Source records
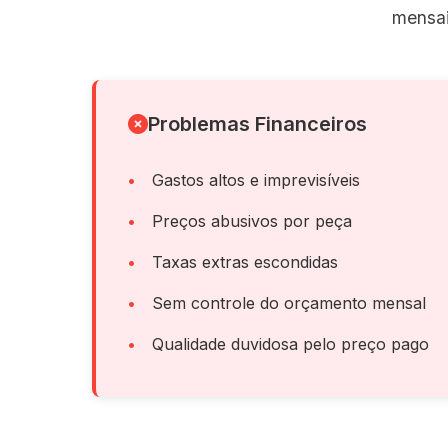
mensai
Problemas Financeiros
Gastos altos e imprevisíveis
Preços abusivos por peça
Taxas extras escondidas
Sem controle do orçamento mensal
Qualidade duvidosa pelo preço pago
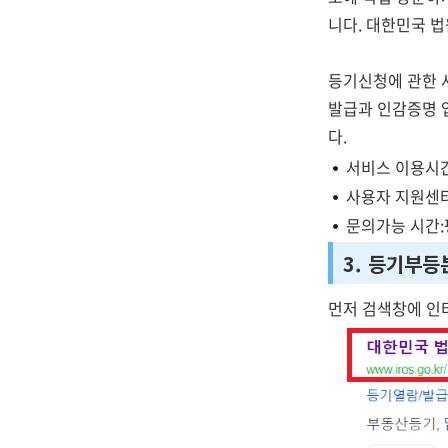
니다. 대한민국 
등기신청에 관한 
발급과 인감증명 
다.
서비스 이용시간
사용자 지원센터:
문의가능 시간:
3. 등기부등
먼저 검색창에 인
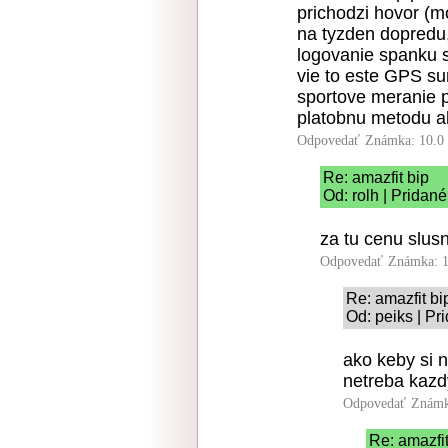
prichodzi hovor (m
na tyzden dopredu,
logovanie spanku s
vie to este GPS su
sportove meranie p
platobnu metodu al
Odpovedať
Známka: 10.0
Re: amazfit bip
Od: rolh | Pridan
za tu cenu slus
Odpovedať
Známka: 1
Re: amazfit bi
Od: peiks | Pr
ako keby si n
netreba kazd
Odpovedať
Známk
Re: amazfit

§ EXERCISE AIM: Starting at the line that contains "Qualidade duvidosa pelo preço pago", retype each line through the end of the data exactly, and leave out every picture.

§ SOLVED EXERCISE:
Qualidade duvidosa pelo preço pago
니다. 대한민국 
등기신청에 관한 
발급과 인감증명 
다.
서비스 이용시간
사용자 지원센터:
문의가능 시간:
3. 등기부등
먼저 검색창에 인
prichodzi hovor (m
na tyzden dopredu,
logovanie spanku s
vie to este GPS su
sportove meranie p
platobnu metodu al
Odpovedať
Známka: 10.0
Re: amazfit bip
Od: rolh | Pridan
za tu cenu slus
Odpovedať
Známka: 1
Re: amazfit bi
Od: peiks | Pr
ako keby si n
netreba kazd
Odpovedať
Známk
Re: amazfit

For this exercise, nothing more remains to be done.